Lord de Winter fue el primero que entró cuando llegaron al Louvre; sólo un portero guardaba la puerta. Athos, Aramis y Winter pudieron notar a la luz que entraba por los balcones, la espantosa desnudez de la habitación concedida por una avara caridad a la infeliz soberana. Grandes habitaciones sin muebles; paredes estropeadas en que brillaban los pocos restos de las antiguas molduras de oro que habían resistido el abandono; balcones cuyas vidrieras no encajaban ni tenían cristales, una completa falta de alfombras, guardias y criados; he aquí el espectáculo que se presentó a Athos y que éste hizo notar silenciosamente a su compañero, dándole un codazo y echando una ojeada a aquella miseria.

—Mejor habitación tiene Mazarino —dijo Aramis.

—Mazarino casi es rey —respondió Athos— y Enriqueta de Francia casi no es reina.

—Si deseaseis lucir en las sociedades con esas agudezas de ingenio, Athos, algo más brillaríais que el pobre señor de Voiture.

Athos se sonrió.

Con mucha impaciencia debía aguardarles la reina, porque al primer ruido que oyó en la habitación que precedía a su aposento, salió a la puerta para recibir a los cortesanos de su infortunio.

—Entrad y sed bien venidos, caballeros —les dijo.

Hiciéronlo así los caballeros y se quedaron de pie; pero a un ademán de la reina para que se sentasen, Athos dio el ejemplo de la obediencia. Su seriedad y tranquilidad contrastaban con la irritación de Aramis, a quien enfurecía aquella miseria regia y cuyos ojos chispeaban a cada nueva muestra de ella que advertía.

—¿Estáis observando el lujo de mi habitación, caballero? —preguntó la reina echando una triste ojeada a su alrededor.

—Señora —dijo Aramis—, perdone Vuestra Majestad; pero no puedo disimular mi indignación al ver cómo se trata en la corte de Francia a la hija de Enrique IV.

—¿Ejerce este caballero la profesión de las armas? —preguntó la reina a lord de Winter.

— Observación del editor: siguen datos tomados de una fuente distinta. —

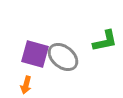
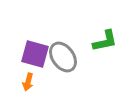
gray ellipse: rotated 16 degrees clockwise
orange arrow: moved 2 px right, 3 px up
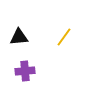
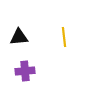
yellow line: rotated 42 degrees counterclockwise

—Se llama el padre Herblay —respondió éste. Aramis se ruborizó y dijo:

—Verdad es que soy religioso, señora; pero lo soy contra mi voluntad; jamás he tenido vocación al alzacuello, ni la sotana se ciñe a mi cuerpo por más de un botón. Siempre estoy dispuesto a volver a mi antigua profesión de mosquetero. No sabiendo que tendría el honor de visitar a V. M. me puse esta mañana los hábitos; pero no dejaré de ser por eso un hombre enteramente decidido a servir a V. M., por difícil que sea lo que ordene.

—El caballero de Herblay —repuso Winter— es uno de los valientes mosqueteros de que he hablado a V. M.

Y señalando a Athos, continuó:

—En cuanto al señor, es el noble conde de la Fère, de cuya alta reputación está V. M. tan bien informada.